Schweitzer makes it sound like the only thing standing between righteousness and corruption is Citizens United. But as Senator Mitch McConnell pointed out in an amicus brief in opposition to Montana’s attempt to reverse the case, prior to Citizens United, 26 states had no restrictions on corporate independent expenditures, all without any apparent corrupting influence on legislators. Since the ruling, not a single Fortune 100 company has contributed a cent to any of the eight Super PACs supporting Republican presidential candidates, despite doomsday warnings from President Obama that “big oil, Wall Street banks [and] health insurance companies” – the unholy trinity in the liberal imagination – would swoop in to buy elections.
The point is, left-wing hysteria from politicians like Schweitzer is just a bunch of noise. Moreover, the public has ample protections against corrupt politicians that don’t require chucking the First Amendment into the trash bin. Those protections are called elections.
May 31, 2012
George Will has a must read column on the attempt by the Montana Supreme Court to defy the U.S. Supreme Court’s 2010 Citizens United decision. While the Professional Left, including Justice at Stake, is hoping the Supreme Court will use the Montana case to overturn Citizens United, Will writes that reasons to reverse the decision are “nonexistent” and suggests “there is no evidence for [opponents'] assertion that 2012 has been dominated by corporate money unleashed” by the case.

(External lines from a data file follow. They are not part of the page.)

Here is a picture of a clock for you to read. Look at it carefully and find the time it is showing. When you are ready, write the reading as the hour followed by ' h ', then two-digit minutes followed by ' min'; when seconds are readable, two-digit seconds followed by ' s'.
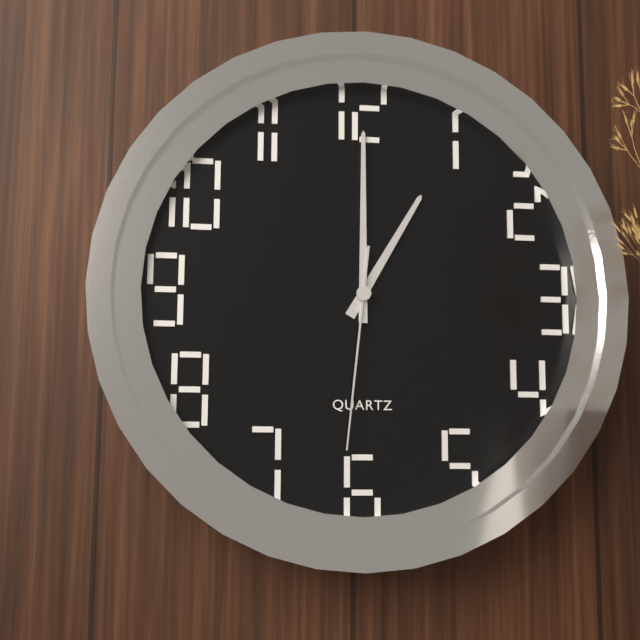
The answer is 1 h 00 min 31 s
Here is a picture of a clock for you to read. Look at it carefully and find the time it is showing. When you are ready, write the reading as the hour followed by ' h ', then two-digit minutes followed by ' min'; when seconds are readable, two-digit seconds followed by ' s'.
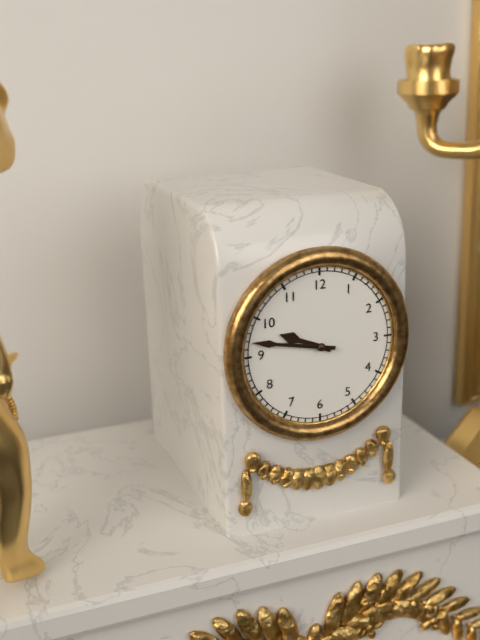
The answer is 9 h 47 min
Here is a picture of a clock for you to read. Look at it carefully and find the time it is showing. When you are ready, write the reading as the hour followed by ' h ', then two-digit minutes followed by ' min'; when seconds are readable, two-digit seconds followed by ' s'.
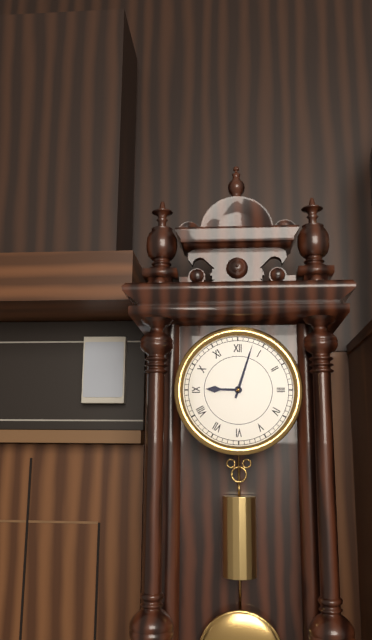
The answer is 9 h 03 min
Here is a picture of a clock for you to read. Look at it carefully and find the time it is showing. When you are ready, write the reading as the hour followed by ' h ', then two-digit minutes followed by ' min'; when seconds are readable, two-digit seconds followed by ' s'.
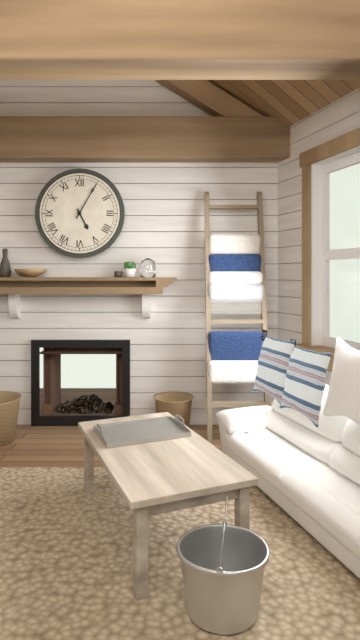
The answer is 5 h 05 min
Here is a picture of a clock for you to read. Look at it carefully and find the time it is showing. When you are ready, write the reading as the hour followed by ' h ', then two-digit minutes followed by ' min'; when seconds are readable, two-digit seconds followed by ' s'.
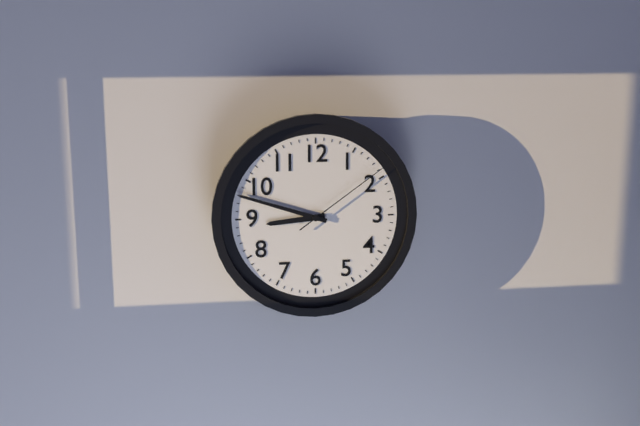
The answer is 8 h 48 min 09 s
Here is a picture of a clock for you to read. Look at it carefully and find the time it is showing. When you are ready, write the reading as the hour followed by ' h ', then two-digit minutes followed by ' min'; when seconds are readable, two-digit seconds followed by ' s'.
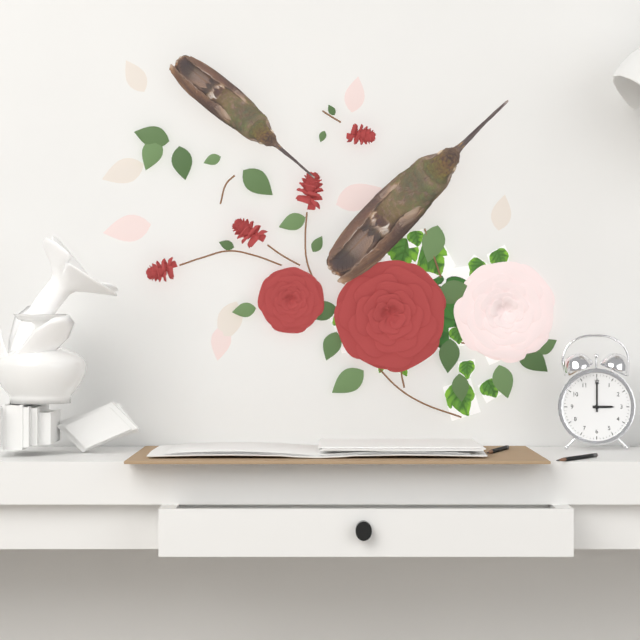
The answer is 3 h 00 min
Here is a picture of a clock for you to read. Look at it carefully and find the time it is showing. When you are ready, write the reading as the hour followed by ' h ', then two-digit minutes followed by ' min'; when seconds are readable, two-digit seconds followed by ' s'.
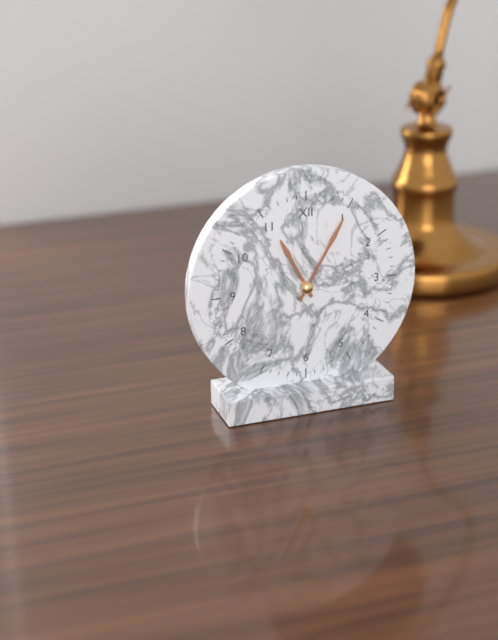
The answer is 11 h 05 min
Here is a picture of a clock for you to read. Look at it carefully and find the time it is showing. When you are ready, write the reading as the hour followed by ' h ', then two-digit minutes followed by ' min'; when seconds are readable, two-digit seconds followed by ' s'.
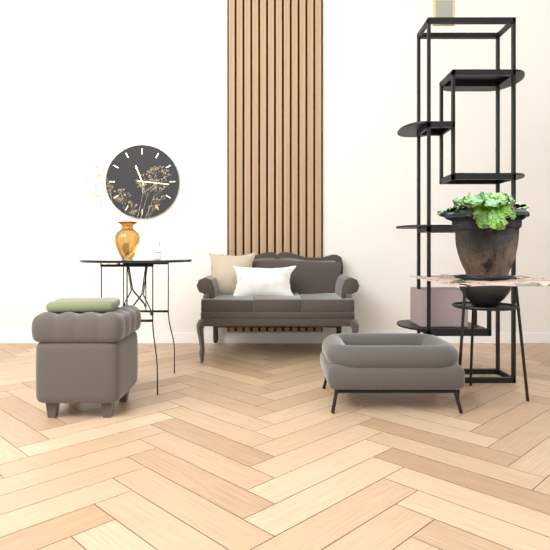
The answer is 11 h 16 min
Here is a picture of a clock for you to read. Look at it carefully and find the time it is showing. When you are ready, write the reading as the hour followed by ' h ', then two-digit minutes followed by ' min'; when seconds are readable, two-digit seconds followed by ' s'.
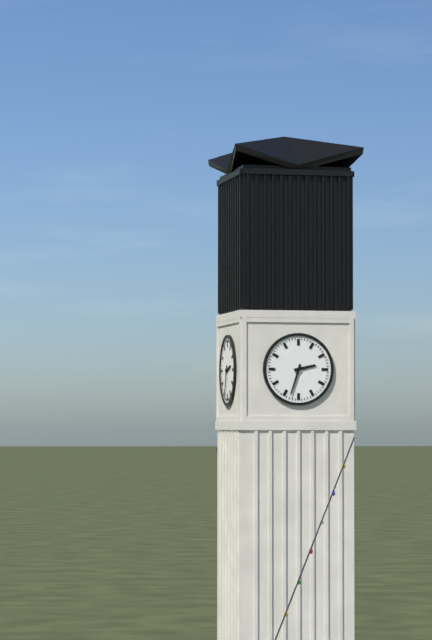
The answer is 2 h 33 min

Of the more than $96 million collected by Super PACs supporting Republican presidential candidates through March 31, over 86% has been contributed by individuals and less than 1% from public companies. According to Senator Mitch McConnell, “not a single one of the Fortune 100 companies has contributed a cent” to any of these Super PACs. So much for the claim that corporate money would flood political races.
As Will points out:
The “media and liberal anxiety was not conspicuous in 2004, when George Soros spent $24 million supporting Democratic candidates. Back then, the liberal/media complex embraced this Supreme Court principle enunciated in 1976: ‘The concept that government may restrict the speech of some elements of our society in order to enhance the relative voice of others is wholly foreign to the First Amendment.’”

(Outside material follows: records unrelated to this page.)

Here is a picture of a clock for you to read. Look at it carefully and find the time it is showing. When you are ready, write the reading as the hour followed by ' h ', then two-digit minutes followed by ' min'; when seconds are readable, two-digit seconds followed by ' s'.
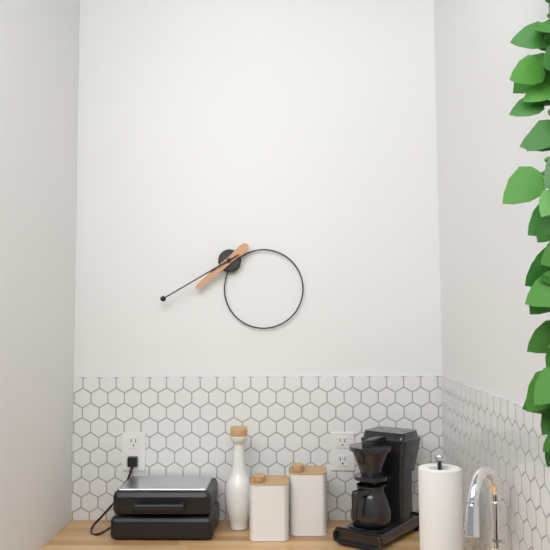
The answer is 7 h 40 min
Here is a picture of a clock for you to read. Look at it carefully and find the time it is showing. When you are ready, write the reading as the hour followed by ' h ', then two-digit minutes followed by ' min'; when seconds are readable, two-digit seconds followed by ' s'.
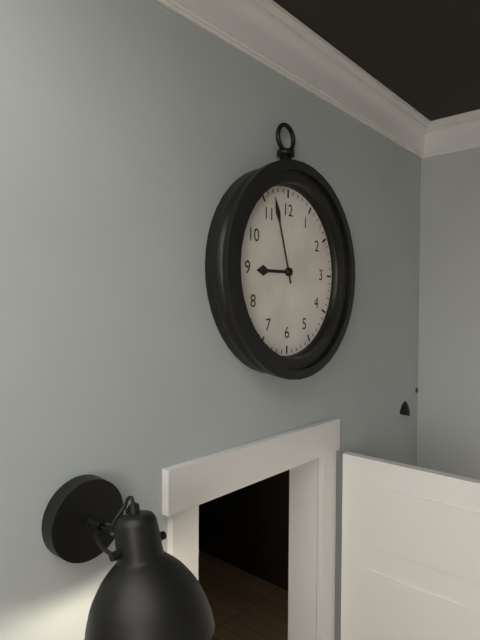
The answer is 8 h 57 min
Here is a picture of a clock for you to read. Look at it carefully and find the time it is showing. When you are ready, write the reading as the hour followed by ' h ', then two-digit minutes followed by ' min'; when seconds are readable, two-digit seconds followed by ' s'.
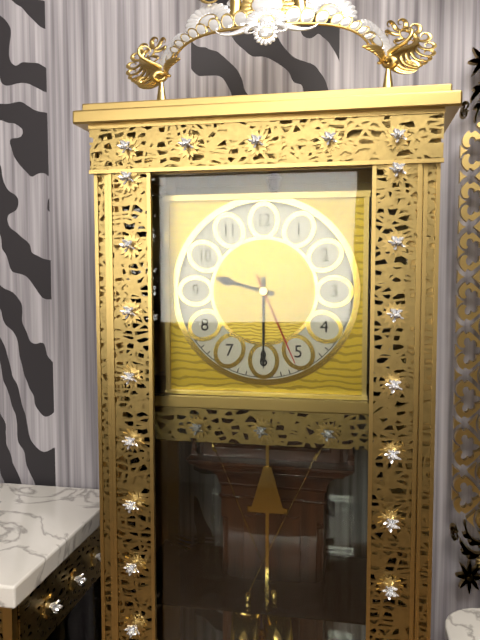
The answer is 9 h 30 min 26 s
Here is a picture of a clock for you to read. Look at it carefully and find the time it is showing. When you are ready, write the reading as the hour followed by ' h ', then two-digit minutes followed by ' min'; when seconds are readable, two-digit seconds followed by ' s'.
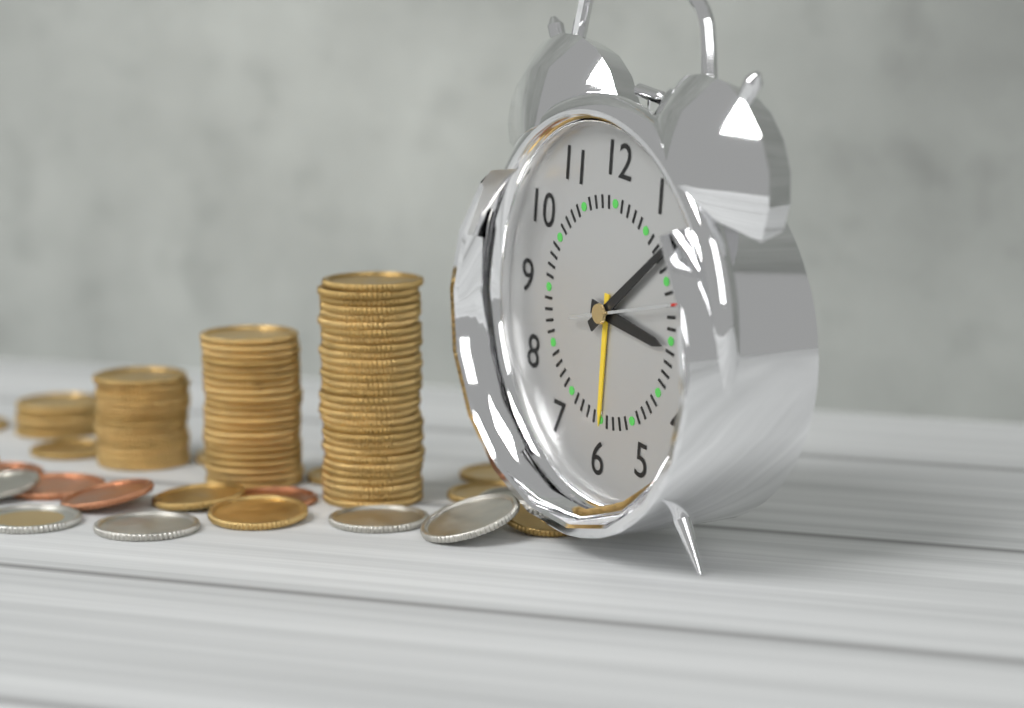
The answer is 3 h 08 min 12 s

Will suggests that the Professional Left’s “concentration on rigging the rules of political persuasion” are directly related to the “collapse of … confidence in their ability to persuade” voters to accept their candidates. This is the same game the Soros-funded “merit” selection gang plays when they try to restrict public participation in judicial selection: They hate the judges people vote for … so they use “merit” selection and other tactics to rig the rules to keep ordinary citizens on the sidelines.
March 30, 2012
Three corporations have asked the U.S. Supreme Court to review a Montana Supreme Court decision that upheld a state ban on independent political expenditures by companies. James Bopp, lead counsel for the corporations and the driver of the landmark Citizens United case, called the lawsuit a defense of the First Amendment.
Despite the Citizens United ruling, the Montana Supreme Court claimed the state had the power to ban political speech because of Montana’s “uniqueness,” particularly its history of corruption in campaigns. The U.S. Supreme Court has already stayed the Montana Supreme Court’s decision while deciding whether to review the case.